# Obiettivo
Ricopia parola per parola la parte del brano da leggere che va da "figliuolo di Alarcone con" a "Gonzaga, si fuggisse.", comprese queste parole.
··· Brano da leggere
Al quale benché si fussino opposti... Sanseverino principe di bisignano e...
figliuolo di Alarcone con mille cinquecento fanti del paese, nondimeno
difficilmente lo sostenevano; donde il figliuolo di Alarcone si ritirò in
Taranto, lasciato il principe in campagna: ma poco dipoi Simone Romano acquistò
Cosenza per accordo; e dipoi, nella occupazione di una terra vicina, prese il
principe di Stigliano e il marchese di Laino suo figliuolo con due altri suoi
figliuoli. Ma in Puglia, quegli che tenevano Manfredonia in nome di Cesare
scorrevano per tutto il paese, non resistendo loro i cavalli e i fanti de'
viniziani, i quali erano andati all'acquisto di quelle terre. Né erano al tutto
quiete le cose in terra di Roma; perché Sciarra Colonna avendo preso Paliano,
non ostante fusse stato difeso in nome del pontefice per la figliuola di
Vespasiano, lo recuperò l'abate di Farfa, facendo prigioni Sciarra e Prospero
da Cavi: benché Sciarra, per opera di Luigi da Gonzaga, si fuggisse.
······
··· Righe fornite
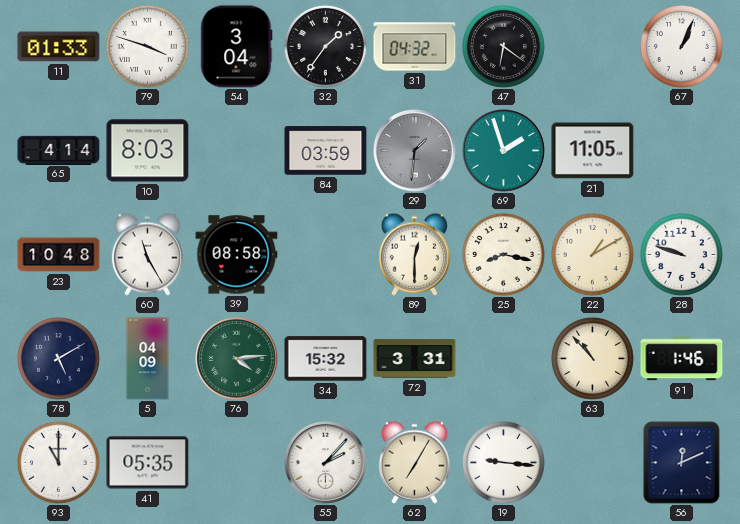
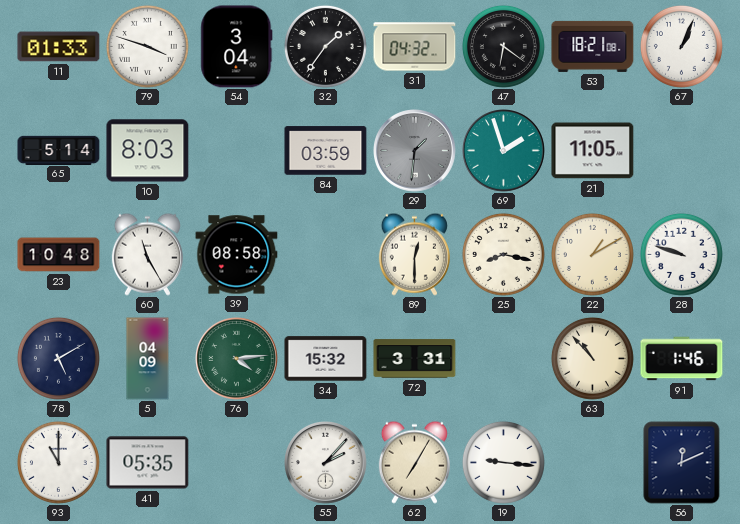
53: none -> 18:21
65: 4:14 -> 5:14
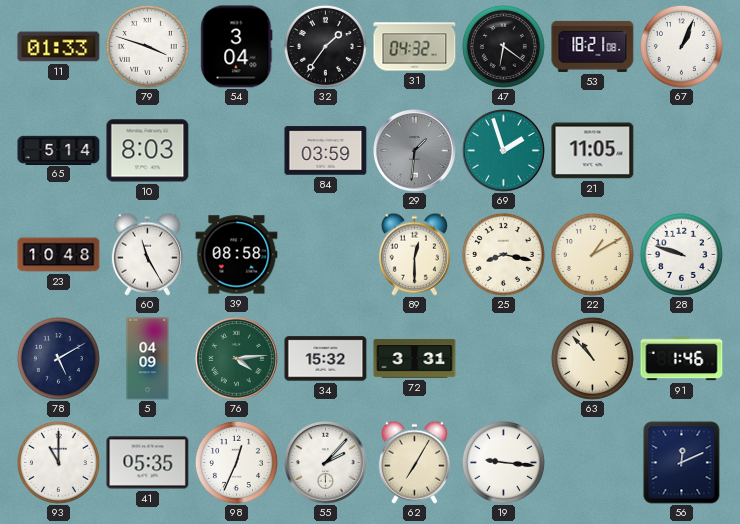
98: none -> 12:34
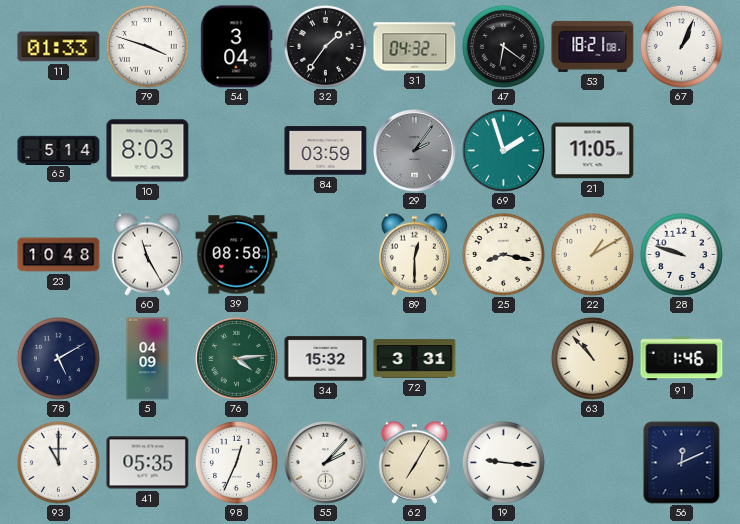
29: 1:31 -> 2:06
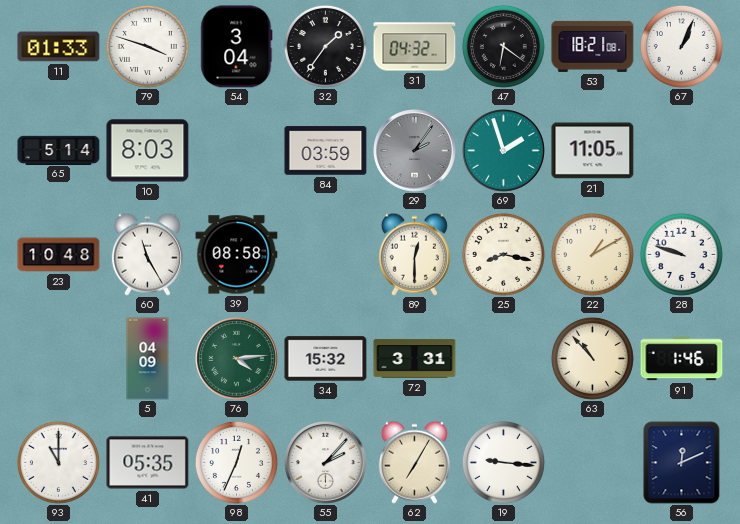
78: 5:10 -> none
······
# Soluzione
figliuolo di Alarcone con mille cinquecento fanti del paese, nondimeno
difficilmente lo sostenevano; donde il figliuolo di Alarcone si ritirò in
Taranto, lasciato il principe in campagna: ma poco dipoi Simone Romano acquistò
Cosenza per accordo; e dipoi, nella occupazione di una terra vicina, prese il
principe di Stigliano e il marchese di Laino suo figliuolo con due altri suoi
figliuoli. Ma in Puglia, quegli che tenevano Manfredonia in nome di Cesare
scorrevano per tutto il paese, non resistendo loro i cavalli e i fanti de'
viniziani, i quali erano andati all'acquisto di quelle terre. Né erano al tutto
quiete le cose in terra di Roma; perché Sciarra Colonna avendo preso Paliano,
non ostante fusse stato difeso in nome del pontefice per la figliuola di
Vespasiano, lo recuperò l'abate di Farfa, facendo prigioni Sciarra e Prospero
da Cavi: benché Sciarra, per opera di Luigi da Gonzaga, si fuggisse.